Fueled by the sea change in states across the nation legalizing same-sex marriage and boosted by a census report that gay households are increasingly going on the record, there is a cheeky but earnest movement afoot urging the producers of "Sesame Street" to let the inseparable guy Muppets finally tie the knot.
It's as obvious as a Scooby-Doo pot joke that these "roomies" -- wink, wink -- are really a gay couple, right?
And it stands to reason that the PBS program, which has been in the vanguard on social issues for 40 years, should step up and give children a positive example of a kind of couple that, according to Gary Gates, a demographer at UCLA, lives in 99 percent of the nation's counties.

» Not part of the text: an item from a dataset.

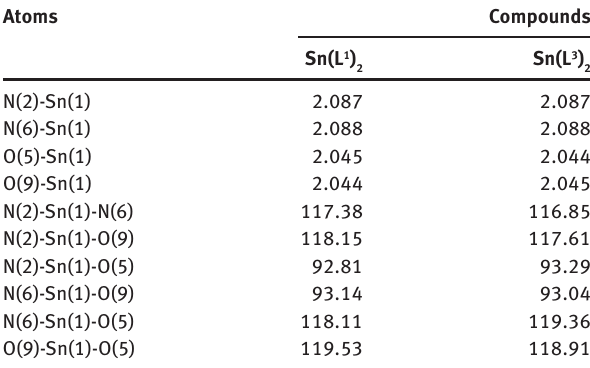
Table 5: Selected lengths (Å) and bond angles of ( ° ) of complex Sn(L 1 ) and Sn(L 3 ) . 2 2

Sorry, but I'm not into hearing wedding bells for these two googly-eyed guys.
Just because Bert and Ernie live together, have a sweet bedtime cookie ritual and accept each other's oddball, pigeon-oatmeal-bottle-caps-rubber-ducky quirks doesn't mean they are a gay couple. (Anyhow, then we'd be going back to the silly days of Lucy and Ricky in twin beds. Who wants that?)
Kids don't need us to label that Muppet relationship. What next? We diagnose Oscar the Grouch as bipolar, manic-depressive; explain Big Bird as a Muppet with Marfan syndrome; and tell kids that Grover's mommy is never around because she's the CEO of a major multinational corporation and always traveling?

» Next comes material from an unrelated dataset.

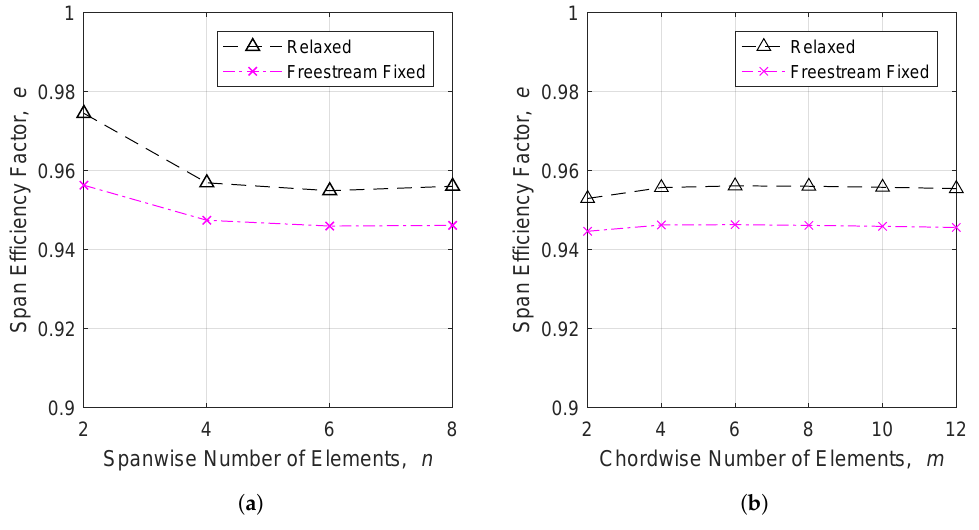
Figure 5. Convergence of the span efficiency factor as the number of elements is increased for a rectangular wing. ( a ) Varying number of spanwise elements, m = 8; ( b ) varying number of chordwise elements, n =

The lessons of Bert and Ernie are about getting along, sharing, finding beauty in another's flying dumpster rats and eating the mushy oatmeal because it's good for you.
Think of them as the Muppet equivalent of Felix and Oscar, Abbott and Costello, Laurel and Hardy or Penn and Teller. Those partnerships, without marriage, were OK, too.

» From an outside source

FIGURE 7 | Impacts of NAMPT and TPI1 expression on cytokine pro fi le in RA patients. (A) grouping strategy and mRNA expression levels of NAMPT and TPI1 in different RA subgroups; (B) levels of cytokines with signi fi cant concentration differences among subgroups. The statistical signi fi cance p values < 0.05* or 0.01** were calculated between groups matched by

Sesame Street Workshop responded to the marriage campaign on its Facebook page this week, explaining that Bert and Ernie "remain puppets, and do not have a sexual orientation." I agree.
Besides, we shouldn't rely on puppets to acknowledge our country's historic progress on same-sex relationships.
And that brings us to a campaign I'd really like to see. It is time for "Sesame Street" to add a same-sex human couple to the show.
These are flesh-and-blood, genuine and increasingly legal unions. It's not something that should be represented by foam creatures.
That's tempting for some of the folks who are fumbling for a cute storybook way of teaching kids about same-sex relationships. You can read about Tango the penguin or hope that Bert and Ernie have a lovely wedding, but a more powerful lesson is simply seeing Sylvia and Sandra at school pickup, PTA meetings and the park every day, doing what parents do.
Preschoolers will get this.
And even if same-sex marriage isn't supported by your religion or values, it's time to stop pretending that these couples don't exist. Six states -- New York, Massachusetts, Iowa, Connecticut, New Hampshire and Vermont -- and Washington, D.C., issue licenses for same-sex unions. With the repeal of "don't ask, don't tell," the Pentagon will allow gays to serve openly in the military.
Attitudes toward gay people are being transformed at a dizzying rate. In 2006, a poll showed that 58 percent of Americans opposed same-sex unions and that 36 percent supported them. By early this year, a Washington Post-ABC Poll found a slim, 51 percent majority supported same-sex marriage.
Whether you live in Topeka or Taos, Birmingham or Boston, you and your family probably live near gay male and lesbian couples. They are people, not political statements or something to be hidden or forgotten.
In a tasteful, sensitive and caring way, "Sesame Street" has taught generations of children about race, ethnicity, deafness, adoption, HIV/AIDS, death and military deployment. "Sesame Street" has even been touted as a way to champion American democratic values in Afghanistan.
Introducing a same-sex human couple -- without political fanfare, wedding bells, surprises or sweeping anthropological explanations -- would do the same thing.
The relationship needs to be as unremarkable as Susan and Gordon's race or Luis and Maria's ethnicity.
As for Bert and Ernie, do we really want to see two of our favorite Muppets slip into the ennui of marriage? A life without pigeons and bubble baths and oatmeal? Absolutely not.